▶ REQUIRED ACTION 1
In the Great Barrier Island passage, what did the writer's dad do with the lawnmower when they arrived on the last trip?
▶ REQUIRED ACTION 2
From the Great Barrier Island passage, write out the part that begins at the words "I only get there" and ends after "I just wouldn’t.", replacing "clay" with "soil".
▶ REQUIRED ACTION 3
Does each statement below agree with the Great Barrier Island passage? Answer yes or no, and quote the words from the passage that decide it.
(a) The writer gets to the island many times a month.
(b) Carver Boy cleared the track to the waterhole.
(c) Some progress could be seen within a couple of hours.

▶ PROVIDED PASSAGE
#####

My true home is on Great Barrier Island, where my ancestors lived.

I only get there a few times a year, and when I do, nature has done its best to take over.

Elephant grass up to our waists. Manuka seedlings, thistles, and rushes have their roots deep into the clay.

The job is simply too big for me. I look around and there’s so much to do that I don’t even know where to start.  Left to my own devices, I just wouldn’t.

That damn elephant

And yes, I get the idea that you eat an elephant one bite at a time. In my mind, each bite of this clean up, if I do it alone, would be too small and insignificant to even be worth it. There’s no way I’ll ever get all the work done.

But as we arrived on our last trip, my dad pulled out the lawnmower and mowed a track between the house, cabin, toilet, and generator shed. That made a difference.

Carver Boy grabbed a slasher and started on the elephant grass. I did the same and cleared the track to the waterhole.

Within a couple of hours, we could see some progress, and we could function.  We could get from A to B. And each cleared space, each cut manuka, each clump of rushes levelled, did two things: made the task seem achievable, and revealed the next level of clean up that could still be done.

#####

▶ DATA
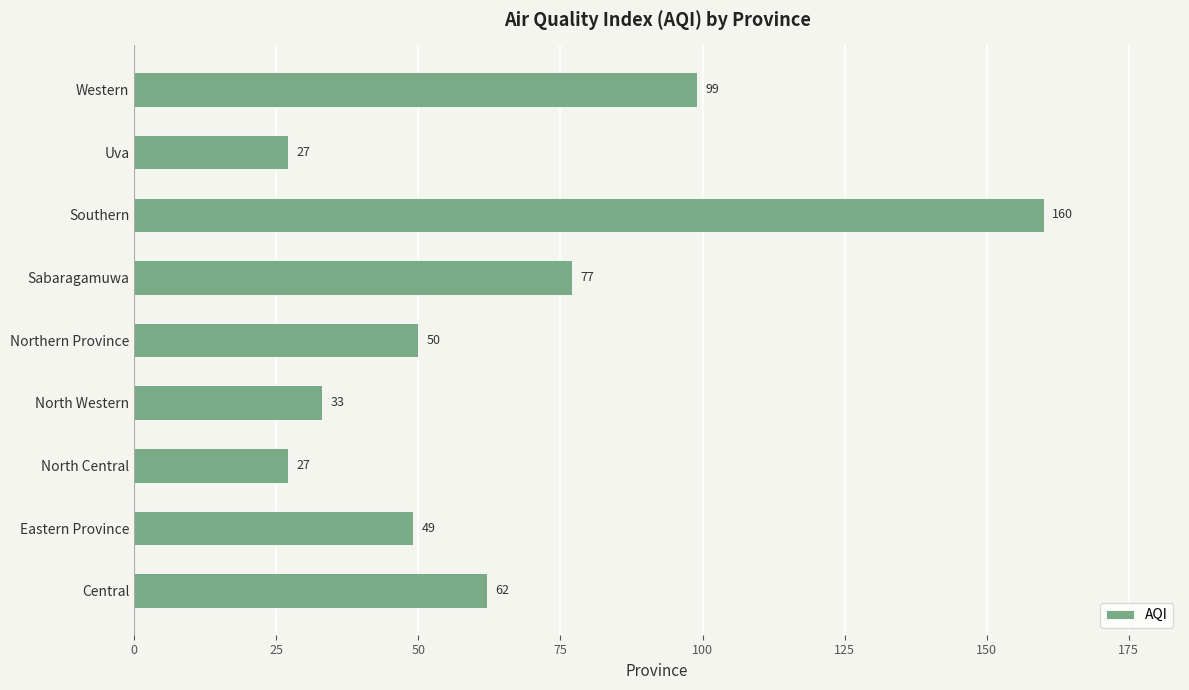

Where is the data nearest to the value 93?

Western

#####

▶ WRITTEN ANSWER 1
He mowed a track between the house, cabin, toilet, and generator shed.

▶ WRITTEN ANSWER 2
I only get there a few times a year, and when I do, nature has done its best to take over.

Elephant grass up to our waists. Manuka seedlings, thistles, and rushes have their roots deep into the soil.

The job is simply too big for me. I look around and there’s so much to do that I don’t even know where to start.  Left to my own devices, I just wouldn’t.

▶ WRITTEN ANSWER 3
(a) No: "I only get there a few times a year"
(b) No: "Carver Boy grabbed a slasher and started on the elephant grass. I did the same and cleared the track to the waterhole."
(c) Yes: "Within a couple of hours, we could see some progress"